Copy the listing below word for word, from the line with "To the nearest" up to and including the line with "pct85, pct05, pct95". Leave the pictures out of your copy.

• _PROVIDED DATA_
------------------------------------------------------------------------

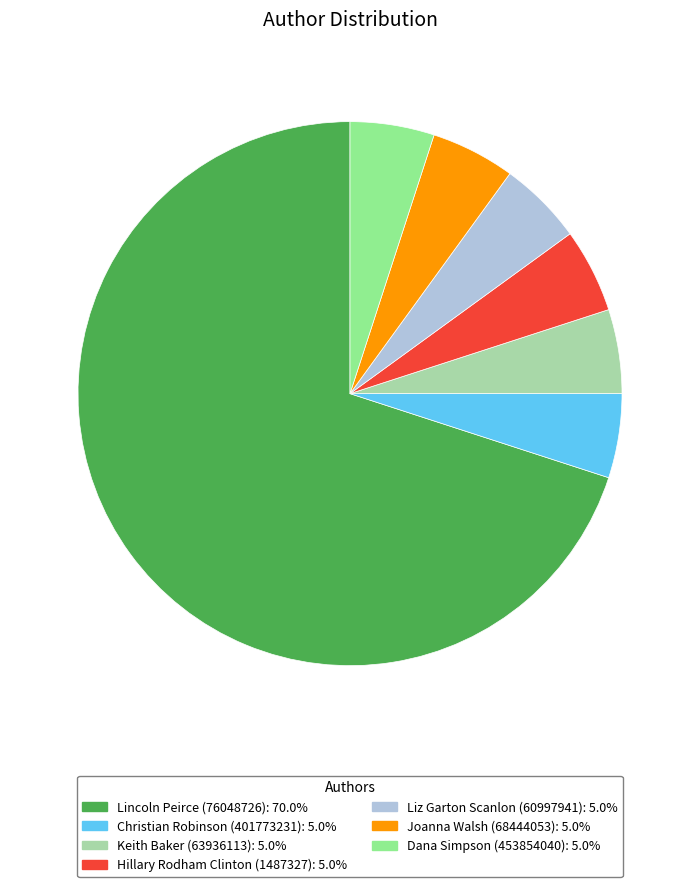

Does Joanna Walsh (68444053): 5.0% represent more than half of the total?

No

------------------------------------------------------------------------

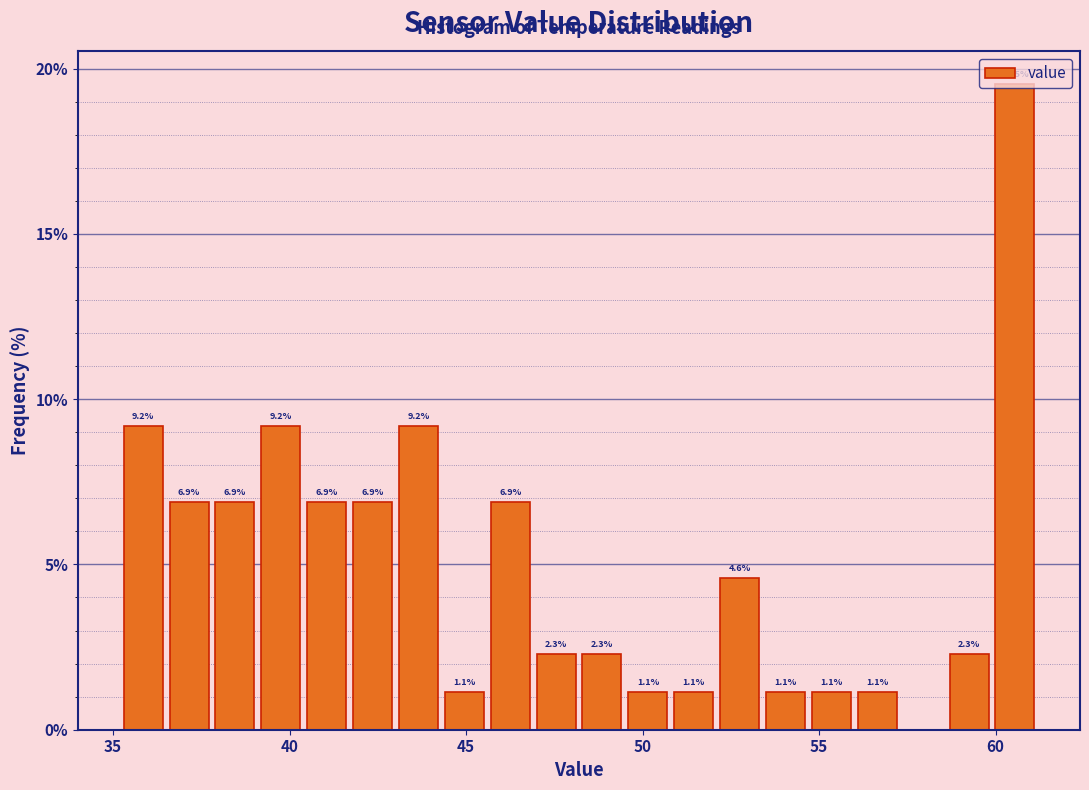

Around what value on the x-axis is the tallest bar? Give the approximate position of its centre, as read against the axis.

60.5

------------------------------------------------------------------------

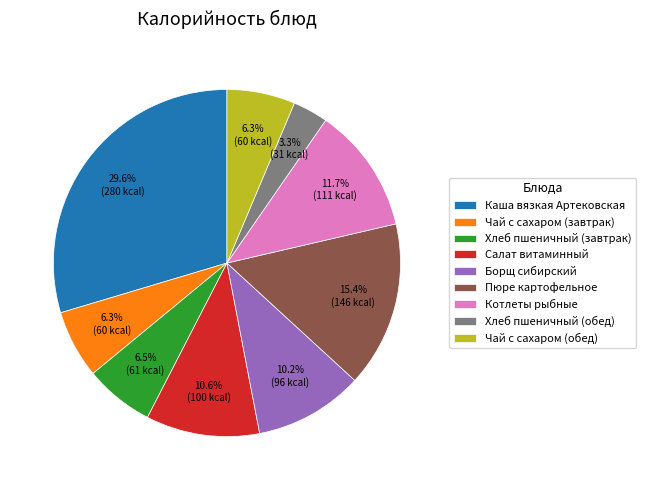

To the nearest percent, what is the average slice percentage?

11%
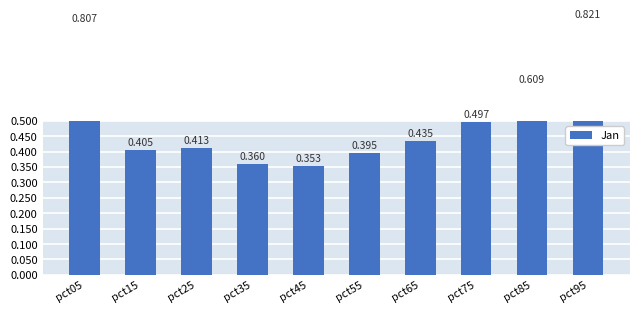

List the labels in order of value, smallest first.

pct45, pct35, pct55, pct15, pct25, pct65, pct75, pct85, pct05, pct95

------------------------------------------------------------------------

• _TASK SOLUTION_
To the nearest percent, what is the average slice percentage?

11%

List the labels in order of value, smallest first.

pct45, pct35, pct55, pct15, pct25, pct65, pct75, pct85, pct05, pct95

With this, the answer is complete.